Re: [PATCH 0/4] selftests/nolibc: add user-space 'efault' handler

Willy Tarreau <w@xxxxxx> · Sun, 4 Jun 2023 21:14:29 +0200

On Sun, Jun 04, 2023 at 09:07:25PM +0200, Thomas Weißschuh wrote:
> On 2023-06-04 13:05:18+0200, Willy Tarreau wrote:
> > Hi Zhangjin,
> > 
> > On Tue, May 30, 2023 at 06:47:38PM +0800, Zhangjin Wu wrote:
> > > Hi, Willy, Thomas
> > > 
> > > This is not really for merge, but only let it work as a demo code to
> > > test whether it is possible to restore the next test when there is a bad
> > > pointer access in user-space [1].
> > > 
> > > Besides, a new 'run' command is added to 'NOLIBC_TEST' environment
> > > variable or arguments to control the running iterations, this may be
> > > used to test the reentrancy issues, but no failures found currently ;-)
> > 
> > Since the tests we're running are essentially API tests, I'm having
> > a hard time seeing in which case it can be useful to repeat the tests.

### Exercise 1
Answer these from the email thread:
(a) On what date and at what time did Willy Tarreau send this reply?
(b) What does Zhangjin Wu say the patch set is meant to be, instead of something to merge?
(c) Where is the new 'run' command added, and what does it control?
### Exercise 2
Pick up the email thread after its last line and keep writing it.

### Information provided

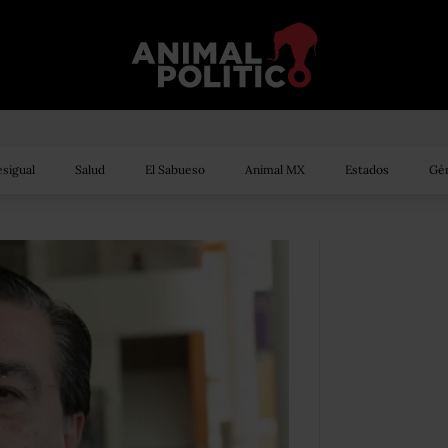
sigual
Salud
El Sabueso
Animal MX
Estados
Gén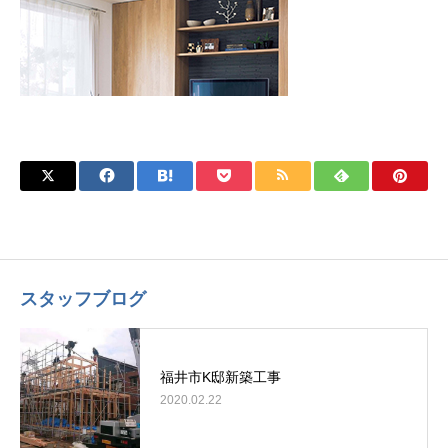
スタッフブログ
福井市K邸新築工事
2020.02.22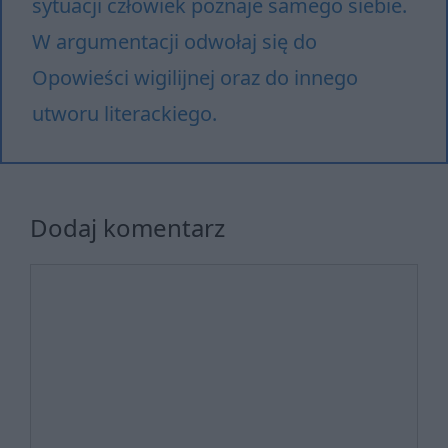
sytuacji człowiek poznaje samego siebie.
W argumentacji odwołaj się do
Opowieści wigilijnej oraz do innego
utworu literackiego.
Dodaj komentarz
Komentarz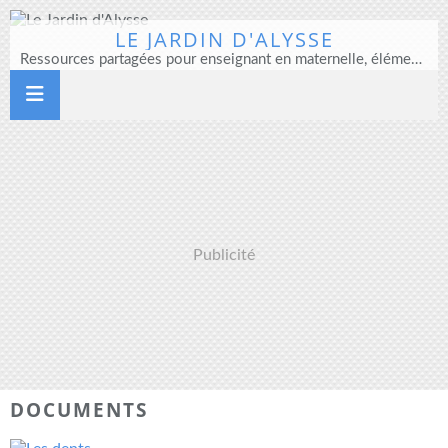
LE JARDIN D'ALYSSE
Ressources partagées pour enseignant en maternelle, élémentaire et direction d'école
Publicité
DOCUMENTS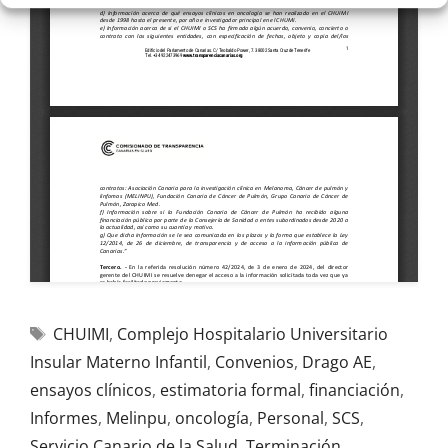
CHUIMI
,
Complejo Hospitalario Universitario
Insular Materno Infantil
,
Convenios
,
Drago AE
,
ensayos clínicos
,
estimatoria formal
,
financiación
,
Informes
,
Melinpu
,
oncología
,
Personal
,
SCS
,
Servicio Canario de la Salud
,
Terminación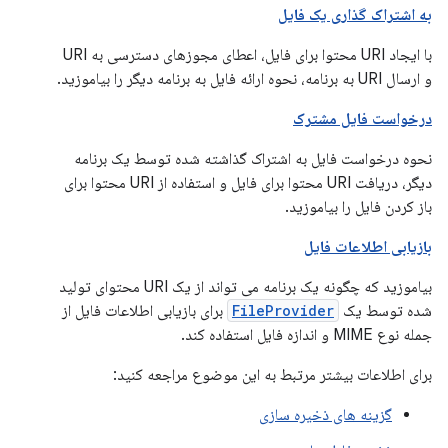
به اشتراک گذاری یک فایل
با ایجاد URI محتوا برای فایل، اعطای مجوزهای دسترسی به URI
و ارسال URI به برنامه، نحوه ارائه فایل به برنامه دیگر را بیاموزید.
درخواست فایل مشترک
نحوه درخواست فایل به اشتراک گذاشته شده توسط یک برنامه
دیگر، دریافت URI محتوا برای فایل و استفاده از URI محتوا برای
باز کردن فایل را بیاموزید.
بازیابی اطلاعات فایل
بیاموزید که چگونه یک برنامه می تواند از یک URI محتوای تولید
شده توسط یک
FileProvider
برای بازیابی اطلاعات فایل از
جمله نوع MIME و اندازه فایل استفاده کند.
برای اطلاعات بیشتر مرتبط به این موضوع مراجعه کنید:
گزینه های ذخیره سازی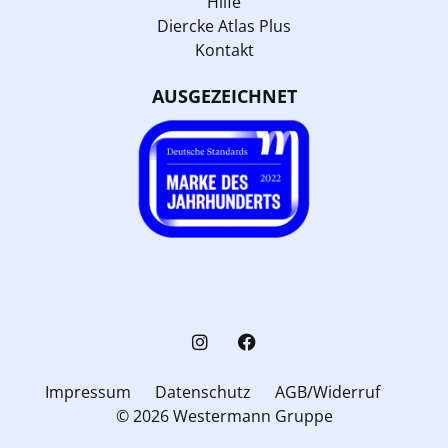
Hilfe
Diercke Atlas Plus
Kontakt
AUSGEZEICHNET
Impressum
Datenschutz
AGB/Widerruf
© 2026 Westermann Gruppe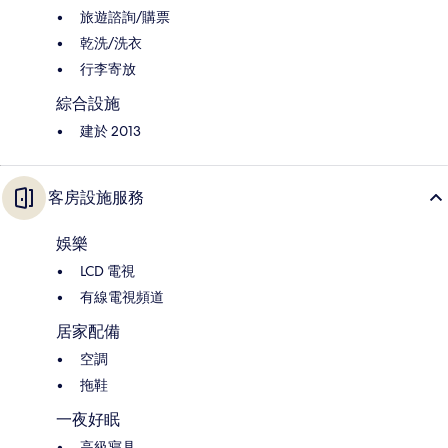
旅遊諮詢/購票
乾洗/洗衣
行李寄放
綜合設施
建於 2013
客房設施服務
娛樂
LCD 電視
有線電視頻道
居家配備
空調
拖鞋
一夜好眠
高級寢具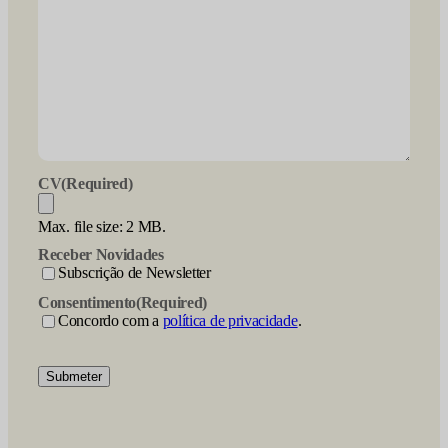
CV
(Required)
Max. file size: 2 MB.
Receber Novidades
Subscrição de Newsletter
Consentimento
(Required)
Concordo com a
política de privacidade
.
Submeter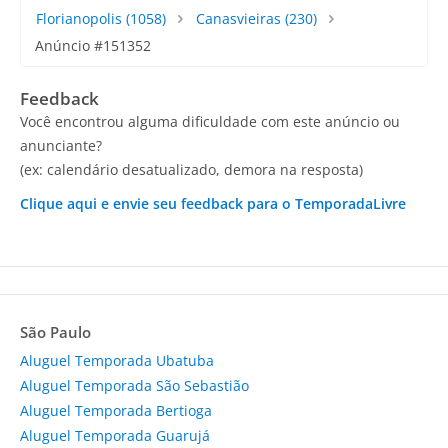
Florianopolis
(1058)
Canasvieiras
(230)
Anúncio #151352
Feedback
Você encontrou alguma dificuldade com este anúncio ou
anunciante?
(ex: calendário desatualizado, demora na resposta)
Clique aqui e envie seu feedback para o TemporadaLivre
São Paulo
Aluguel Temporada Ubatuba
Aluguel Temporada São Sebastião
Aluguel Temporada Bertioga
Aluguel Temporada Guarujá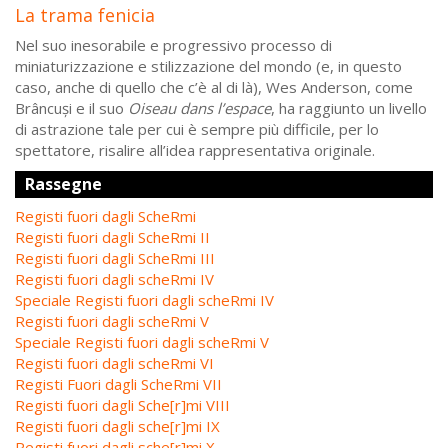
La trama fenicia
Nel suo inesorabile e progressivo processo di
miniaturizzazione e stilizzazione del mondo (e, in questo
caso, anche di quello che c’è al di là), Wes Anderson, come
Brâncuși e il suo
Oiseau dans l
’
espace
, ha raggiunto un livello
di astrazione tale per cui è sempre più difficile, per lo
spettatore, risalire all’idea rappresentativa originale.
Rassegne
Registi fuori dagli ScheRmi
Registi fuori dagli ScheRmi II
Registi fuori dagli ScheRmi III
Registi fuori dagli scheRmi IV
Speciale Registi fuori dagli scheRmi IV
Registi fuori dagli scheRmi V
Speciale Registi fuori dagli scheRmi V
Registi fuori dagli scheRmi VI
Registi Fuori dagli ScheRmi VII
Registi fuori dagli Sche[r]mi VIII
Registi fuori dagli sche[r]mi IX
Registi fuori dagli sche[r]mi X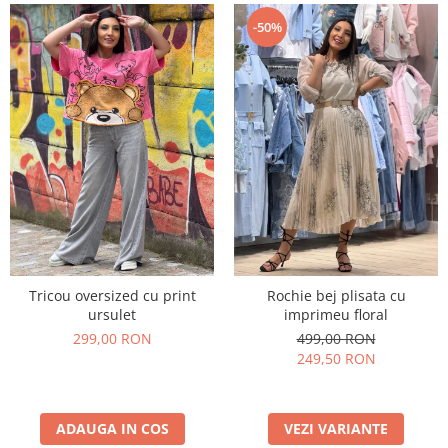
Costume de baie
-50%
Tricou oversized cu print
Rochie bej plisata cu
ursulet
imprimeu floral
299,00 RON
499,00 RON
249,50 RON
ADAUGA IN COS
VEZI VARIANTE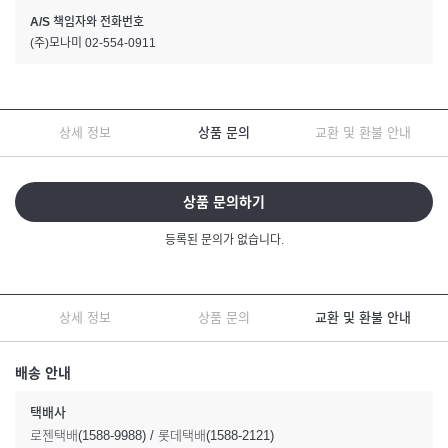
A/S 책임자와 전화번호
(주)모나미 02-554-0911
상세 정보
상품 문의
교환 및 환불 안내
상품 문의하기
등록된 문의가 없습니다.
상세 정보
상품 문의
교환 및 환불 안내
배송 안내
택배사
로젠택배(1588-9988) / 롯데택배(1588-2121)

### Response box 1
(a) Sun, 4 Jun 2023 at 21:14:29 +0200.
(b) Demo code to test whether the next test can be restored when there is a bad pointer access in user-space.
(c) It is added to the 'NOLIBC_TEST' environment variable or arguments, and it controls the running iterations.

### Response box 2
> > I'm not necessarily against doing it, I'm used to repeating tests for
> > example in anything sensitive to timing or race conditions, it's just
> > that here I'm not seeing the benefit. And the fact you found no failure
> > is rather satisfying because the opposite would have surprised me.
> > 
> > Regarding the efault handler, I don't think it's a good idea until we
> > have signal+longjmp support in nolibc. Because running different tests
> > with different libcs kind of defeats the purpose of the test in the
> > first place. The reason why I wanted nolibc-test to be portable to at
> > least one other libc is to help the developer figure if a failure is in
> > the nolibc syscall they're implementing or in the test itself. Here if
> > we start to say that some parts cannot be tested similarly, the benefit
> > disappears.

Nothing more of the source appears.